According to recent research by Pureprofile, Australian consumers are adamant that organisations should not track their behaviour without getting explicit permission first. The government has made moves in response to the Australian Competition and Consumer Commission’s digital platform inquiry report to police digital platforms and reform media regulation.
Further, the newly-released supplementary Edelman Trust Barometer report shows that Australians do not trust any of the four institutions measured: government, business, media and NGOs.
These are the conditions of play that the nation’s marketers now find themselves in the middle of. Paired with a turbulent economic outlook for the Australian market in 2020, ensuring that there’s trust in the brand and in how engagement efforts are managed is now a critical consideration.
This edition of WARC’s Spotlight series tackles the now-fraught relationship between brand, consumer and technology. How can brands recalibrate technology operations and reliance on tracking tools while faced with growing consumer distrust and closer regulatory scrutiny?
Firstly, Edelman CEO Michelle Hutton points out that all is not lost. Despite operating in a world where a crisis of trust is taking hold, there’s an unmissable opportunity for brands to really step up and be seen to be doing the right thing when it comes to technology and data.
“Australians understand that the tracking of data is not inherently the issue. It’s what comes next that can be problematic and they’ve been exposed to enough unethical and systematic manipulations of data to justifiably have a permanently raised eyebrow when it comes to the issue,” she writes.
This distrust in “what comes next” means that the question Suzanne Croxford is asked most often in her role as partner at Wunderman Thompson is, “So you’re the reason why I get spam?”
“What people don’t see is that protecting data from theft, misuse and abuse is something that most brands care about deeply, and they work tirelessly to put in measures to safeguard their customers. Many digital businesses are now focusing on customer perception over regulatory compliance,” she argues.
In fact, she claims that brands are focusing less on privacy compliance and more on “delivering an experience that will make a customer feel safe”, in recognition of the simple truth that profitability comes through building trust with customers. It is the gateway to loyalty.
The shifting sands of the digital advertising landscape can make even the savviest marketer feel like they’re grasping at straws.
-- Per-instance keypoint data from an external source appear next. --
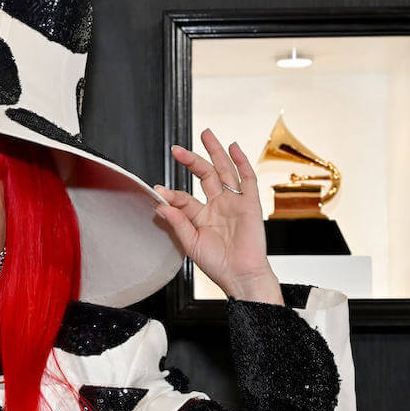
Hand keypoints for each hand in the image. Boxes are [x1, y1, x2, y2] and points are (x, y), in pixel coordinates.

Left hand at [153, 129, 282, 304]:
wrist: (240, 275)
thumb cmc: (218, 264)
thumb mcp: (191, 243)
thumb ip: (177, 222)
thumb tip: (160, 204)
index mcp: (201, 216)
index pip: (184, 197)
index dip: (171, 193)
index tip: (158, 190)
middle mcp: (218, 205)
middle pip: (205, 175)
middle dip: (192, 160)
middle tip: (177, 149)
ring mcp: (234, 203)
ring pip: (225, 171)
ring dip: (216, 152)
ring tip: (206, 135)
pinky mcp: (251, 204)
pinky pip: (247, 179)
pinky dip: (241, 162)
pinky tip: (233, 148)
And, as the cookie (finally) crumbles in 2020, so too will the promise of hyper-targeting.
Cory Nicely, R/GA Australia’s associate director of marketing sciences, believes brands that focus on smart, narrow and less invasive, owned data for marketing will have an edge over those that have relied on third-party audiences for efficient buys.
“For consumers, a future world might well be people-owned and brokered data based on your digital footprint, making a new stream of ‘zero party data’, which could be like a personally self-managed bank account,” she writes. “For brands, a future in digital means being comfortable with reduced precision, finding alternative forms of measurement and a focus on bold, salient creativity that cuts through.”
It is this narrower focus that Andrew Hill advocates for, pointing out that consumer brands should be devoting time and resources to high-value touchpoints rather than “chas[ing] them around the internet”, and running the risk turning consumers off. In short, creating a compelling shopper experience through eRetailers and the pages where shoppers decide to buy your product.
“While tech plays a critical role and search results are perhaps the future of targeted advertising, I think it’s the combination of tech-based efforts and traditional marketing that will elevate brands in a time of uncertainly in this space,” writes Hill, client director at Edge (owned by WARC parent company Ascential).
This overreliance on technology to the blind exclusion of other considerations in the marketing toolkit is a topic that Mindshare Australia’s CSO Joe Lunn tackles.
“Marketing technology should ultimately serve just two distinct roles: to elevate emotion and eliminate effort. By ensuring emotional investment in the brand outweighs barriers to purchase, we can accelerate long-term business growth,” he writes.
In his piece, Lunn uses the example of work for client Tourism New Zealand to outline how the “Emotion > Effort = Effectiveness” approach was applied to the creation and launch of its ‘100% Pure Welcome’ platform.
“Technology is key to eliminating effort, streamlining the consumer’s journey to purchase by linking brand to demand,” he explains. “In order for marketing technology to live up to expectations and address the systemic decline in long-term brand and business health, we must transform the way we apply technology.”